Module 5: Model Evaluation and Validation
- Assess model fairness by computing disparity metrics across demographic groups (e.g., false positive rates by gender).
- Conduct holdout testing on unseen time windows to evaluate real-world generalization, not just in-sample fit.
- Perform error analysis by clustering misclassified instances to identify systematic model weaknesses.
- Validate business impact through A/B testing, measuring lift in conversion or reduction in false alarms.
- Use calibration plots to adjust predicted probabilities when models are overconfident.
- Test model robustness by introducing synthetic noise or adversarial examples to evaluate degradation.
- Document model limitations and edge cases in a model card for stakeholder transparency.
Module 6: Model Deployment and Integration
- Deploy models as REST APIs using Flask or FastAPI with rate limiting and input validation.
- Implement canary rollouts to route 5% of traffic to a new model version and monitor for anomalies.
- Integrate model outputs into business rules engines or workflow systems (e.g., Salesforce automation).
- Design stateless inference services to support horizontal scaling under variable load.
- Cache frequent predictions (e.g., customer risk scores) to reduce latency and compute costs.
- Ensure models operate within latency SLAs (e.g., <100ms response time) by optimizing feature computation and model size.
- Handle version conflicts by maintaining backward compatibility in API contracts during model updates.
Module 7: Monitoring, Maintenance, and Retraining
- Monitor prediction drift by tracking changes in output distribution (e.g., mean score shift over time).
- Set up alerts for data quality issues, such as missing features or out-of-range values in live inputs.
- Automate retraining pipelines triggered by performance decay or scheduled intervals (e.g., monthly).
- Compare new model versions against production baselines using shadow mode before cutover.
- Archive deprecated models and associated artifacts to meet data retention policies.
- Log inference requests for debugging, compliance, and potential future retraining.
- Update feature engineering logic in sync with changes in source data schema or business definitions.
Module 8: Governance, Ethics, and Compliance
- Conduct DPIAs (Data Protection Impact Assessments) when processing personal data under GDPR or similar regulations.
- Implement model access logs to track who queried predictions and for what purpose.
- Establish model review boards to evaluate high-risk applications (e.g., credit scoring, hiring).

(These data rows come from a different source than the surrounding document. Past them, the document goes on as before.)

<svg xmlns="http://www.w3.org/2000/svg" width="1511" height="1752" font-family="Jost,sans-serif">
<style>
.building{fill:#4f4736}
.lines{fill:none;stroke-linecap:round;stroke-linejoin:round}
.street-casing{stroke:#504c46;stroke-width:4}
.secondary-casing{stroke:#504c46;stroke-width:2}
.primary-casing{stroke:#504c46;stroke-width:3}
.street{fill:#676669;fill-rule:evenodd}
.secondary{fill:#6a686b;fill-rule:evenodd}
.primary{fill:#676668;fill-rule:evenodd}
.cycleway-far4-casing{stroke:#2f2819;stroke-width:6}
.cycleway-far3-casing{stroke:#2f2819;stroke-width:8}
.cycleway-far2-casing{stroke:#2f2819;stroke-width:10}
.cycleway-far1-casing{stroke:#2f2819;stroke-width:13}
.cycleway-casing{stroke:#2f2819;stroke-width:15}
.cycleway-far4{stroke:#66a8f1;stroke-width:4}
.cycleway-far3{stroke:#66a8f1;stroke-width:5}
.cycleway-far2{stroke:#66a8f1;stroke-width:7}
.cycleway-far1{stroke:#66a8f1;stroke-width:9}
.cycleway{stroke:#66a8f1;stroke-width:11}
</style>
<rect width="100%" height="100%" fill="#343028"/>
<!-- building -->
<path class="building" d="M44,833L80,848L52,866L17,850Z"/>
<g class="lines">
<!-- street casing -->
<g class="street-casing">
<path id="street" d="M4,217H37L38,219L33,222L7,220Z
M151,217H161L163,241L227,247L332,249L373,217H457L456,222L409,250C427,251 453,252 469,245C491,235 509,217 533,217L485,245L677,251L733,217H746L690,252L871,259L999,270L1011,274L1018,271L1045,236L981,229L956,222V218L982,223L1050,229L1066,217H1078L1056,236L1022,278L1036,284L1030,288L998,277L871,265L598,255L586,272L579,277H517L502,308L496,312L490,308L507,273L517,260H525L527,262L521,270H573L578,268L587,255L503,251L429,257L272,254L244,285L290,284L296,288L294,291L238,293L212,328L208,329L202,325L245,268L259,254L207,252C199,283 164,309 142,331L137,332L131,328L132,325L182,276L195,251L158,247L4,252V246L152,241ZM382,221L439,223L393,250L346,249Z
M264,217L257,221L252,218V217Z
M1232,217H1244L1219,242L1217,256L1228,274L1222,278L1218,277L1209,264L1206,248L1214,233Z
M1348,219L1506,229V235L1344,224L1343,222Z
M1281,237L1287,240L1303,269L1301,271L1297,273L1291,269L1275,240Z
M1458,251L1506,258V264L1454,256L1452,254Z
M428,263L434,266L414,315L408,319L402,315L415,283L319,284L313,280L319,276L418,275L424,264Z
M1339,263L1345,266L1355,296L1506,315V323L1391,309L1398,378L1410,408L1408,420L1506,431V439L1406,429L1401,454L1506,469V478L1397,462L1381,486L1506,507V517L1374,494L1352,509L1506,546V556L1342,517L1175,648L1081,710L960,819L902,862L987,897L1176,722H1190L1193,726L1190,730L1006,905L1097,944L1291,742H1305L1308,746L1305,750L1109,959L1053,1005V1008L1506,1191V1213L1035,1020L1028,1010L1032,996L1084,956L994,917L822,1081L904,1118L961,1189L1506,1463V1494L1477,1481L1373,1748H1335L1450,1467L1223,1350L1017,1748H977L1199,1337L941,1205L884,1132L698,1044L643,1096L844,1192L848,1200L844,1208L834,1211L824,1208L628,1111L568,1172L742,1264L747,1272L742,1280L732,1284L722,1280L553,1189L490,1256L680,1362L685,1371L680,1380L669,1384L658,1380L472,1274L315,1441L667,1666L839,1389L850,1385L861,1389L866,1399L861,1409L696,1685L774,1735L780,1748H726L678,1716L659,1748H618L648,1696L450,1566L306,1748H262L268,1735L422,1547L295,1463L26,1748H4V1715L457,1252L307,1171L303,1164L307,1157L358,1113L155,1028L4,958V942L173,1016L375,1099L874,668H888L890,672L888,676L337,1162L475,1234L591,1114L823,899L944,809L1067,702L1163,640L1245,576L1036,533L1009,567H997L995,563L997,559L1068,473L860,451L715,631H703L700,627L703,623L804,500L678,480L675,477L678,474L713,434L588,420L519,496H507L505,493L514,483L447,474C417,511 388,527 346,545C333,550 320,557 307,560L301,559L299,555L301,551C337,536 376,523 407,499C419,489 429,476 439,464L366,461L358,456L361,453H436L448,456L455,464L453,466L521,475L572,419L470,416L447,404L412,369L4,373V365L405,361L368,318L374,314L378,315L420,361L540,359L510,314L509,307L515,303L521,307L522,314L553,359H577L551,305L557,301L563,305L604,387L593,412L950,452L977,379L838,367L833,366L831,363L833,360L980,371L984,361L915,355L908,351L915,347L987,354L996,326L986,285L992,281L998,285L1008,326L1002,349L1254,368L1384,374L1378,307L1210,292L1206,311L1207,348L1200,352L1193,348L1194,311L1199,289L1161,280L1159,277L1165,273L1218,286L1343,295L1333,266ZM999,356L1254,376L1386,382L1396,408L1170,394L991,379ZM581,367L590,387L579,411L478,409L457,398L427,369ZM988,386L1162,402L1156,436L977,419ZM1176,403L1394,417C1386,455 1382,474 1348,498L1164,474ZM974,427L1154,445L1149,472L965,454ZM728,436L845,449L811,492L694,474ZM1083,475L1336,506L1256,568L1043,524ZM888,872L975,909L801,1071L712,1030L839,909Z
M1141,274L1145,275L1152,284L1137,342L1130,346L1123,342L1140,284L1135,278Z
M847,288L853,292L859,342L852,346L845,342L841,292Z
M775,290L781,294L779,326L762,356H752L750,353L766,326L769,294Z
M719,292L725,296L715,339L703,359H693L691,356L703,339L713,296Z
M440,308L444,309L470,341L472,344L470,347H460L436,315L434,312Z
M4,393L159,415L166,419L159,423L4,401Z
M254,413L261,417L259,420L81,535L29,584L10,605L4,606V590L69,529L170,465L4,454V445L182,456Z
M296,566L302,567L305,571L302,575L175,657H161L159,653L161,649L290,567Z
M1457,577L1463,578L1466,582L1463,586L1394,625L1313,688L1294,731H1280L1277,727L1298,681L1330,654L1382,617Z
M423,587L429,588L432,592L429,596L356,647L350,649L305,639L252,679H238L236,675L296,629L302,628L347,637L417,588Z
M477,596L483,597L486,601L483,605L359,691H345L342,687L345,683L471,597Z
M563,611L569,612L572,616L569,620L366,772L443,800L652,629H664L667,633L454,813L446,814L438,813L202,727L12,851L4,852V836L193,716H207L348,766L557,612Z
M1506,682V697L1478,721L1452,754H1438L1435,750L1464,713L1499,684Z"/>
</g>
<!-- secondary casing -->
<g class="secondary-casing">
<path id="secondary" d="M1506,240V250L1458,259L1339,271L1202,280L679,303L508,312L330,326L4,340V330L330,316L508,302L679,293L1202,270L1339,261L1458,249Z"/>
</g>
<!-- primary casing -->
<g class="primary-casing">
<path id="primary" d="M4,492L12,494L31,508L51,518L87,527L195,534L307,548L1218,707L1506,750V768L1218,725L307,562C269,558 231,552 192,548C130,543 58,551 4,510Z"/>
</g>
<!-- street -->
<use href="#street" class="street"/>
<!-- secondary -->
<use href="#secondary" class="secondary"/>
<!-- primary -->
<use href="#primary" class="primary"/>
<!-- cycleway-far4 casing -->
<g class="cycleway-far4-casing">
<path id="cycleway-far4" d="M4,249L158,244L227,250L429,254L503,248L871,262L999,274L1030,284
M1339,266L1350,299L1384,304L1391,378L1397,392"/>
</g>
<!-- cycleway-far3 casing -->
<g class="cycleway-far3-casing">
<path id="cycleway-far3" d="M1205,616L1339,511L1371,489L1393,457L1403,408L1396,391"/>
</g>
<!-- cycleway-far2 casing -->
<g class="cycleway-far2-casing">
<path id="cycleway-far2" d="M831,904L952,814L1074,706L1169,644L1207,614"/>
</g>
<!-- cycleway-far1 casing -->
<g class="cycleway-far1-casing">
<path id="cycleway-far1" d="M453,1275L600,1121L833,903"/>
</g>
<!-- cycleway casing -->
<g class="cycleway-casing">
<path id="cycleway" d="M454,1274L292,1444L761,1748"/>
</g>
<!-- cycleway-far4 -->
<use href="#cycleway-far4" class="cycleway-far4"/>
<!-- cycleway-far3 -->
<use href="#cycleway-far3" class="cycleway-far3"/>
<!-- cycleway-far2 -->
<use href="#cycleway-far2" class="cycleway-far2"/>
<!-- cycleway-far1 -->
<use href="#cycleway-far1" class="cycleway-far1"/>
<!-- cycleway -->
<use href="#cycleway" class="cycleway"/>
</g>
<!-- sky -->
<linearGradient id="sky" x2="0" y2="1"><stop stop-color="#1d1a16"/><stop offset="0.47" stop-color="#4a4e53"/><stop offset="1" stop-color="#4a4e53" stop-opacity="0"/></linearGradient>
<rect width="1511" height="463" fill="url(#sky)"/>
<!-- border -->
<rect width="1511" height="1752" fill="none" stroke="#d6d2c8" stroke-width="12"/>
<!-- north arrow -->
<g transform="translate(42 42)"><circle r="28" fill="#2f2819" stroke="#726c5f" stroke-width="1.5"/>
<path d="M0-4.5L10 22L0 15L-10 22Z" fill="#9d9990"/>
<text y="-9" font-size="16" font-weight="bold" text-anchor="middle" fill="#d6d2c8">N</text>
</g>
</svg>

- Document data provenance and model decisions to support right-to-explanation requests.
- Apply differential privacy techniques when training on sensitive datasets to limit re-identification risks.
- Enforce model usage policies by restricting API access to authorized applications and teams.
- Regularly audit models for bias using standardized fairness metrics and remediate when thresholds are breached.
Module 9: Scaling AI Across the Enterprise
- Standardize model development workflows using MLOps templates and CI/CD pipelines.
- Centralize model registry and metadata management to improve discoverability and reuse.
- Train business units on interpreting model outputs to prevent misuse or overreliance.
- Negotiate compute budget allocation between teams using cloud cost monitoring tools.
- Develop APIs for self-service feature access to reduce dependency on data science teams.
- Integrate AI insights into executive dashboards using BI tools (e.g., Power BI, Tableau).
- Establish feedback loops from operations teams to refine models based on real-world outcomes.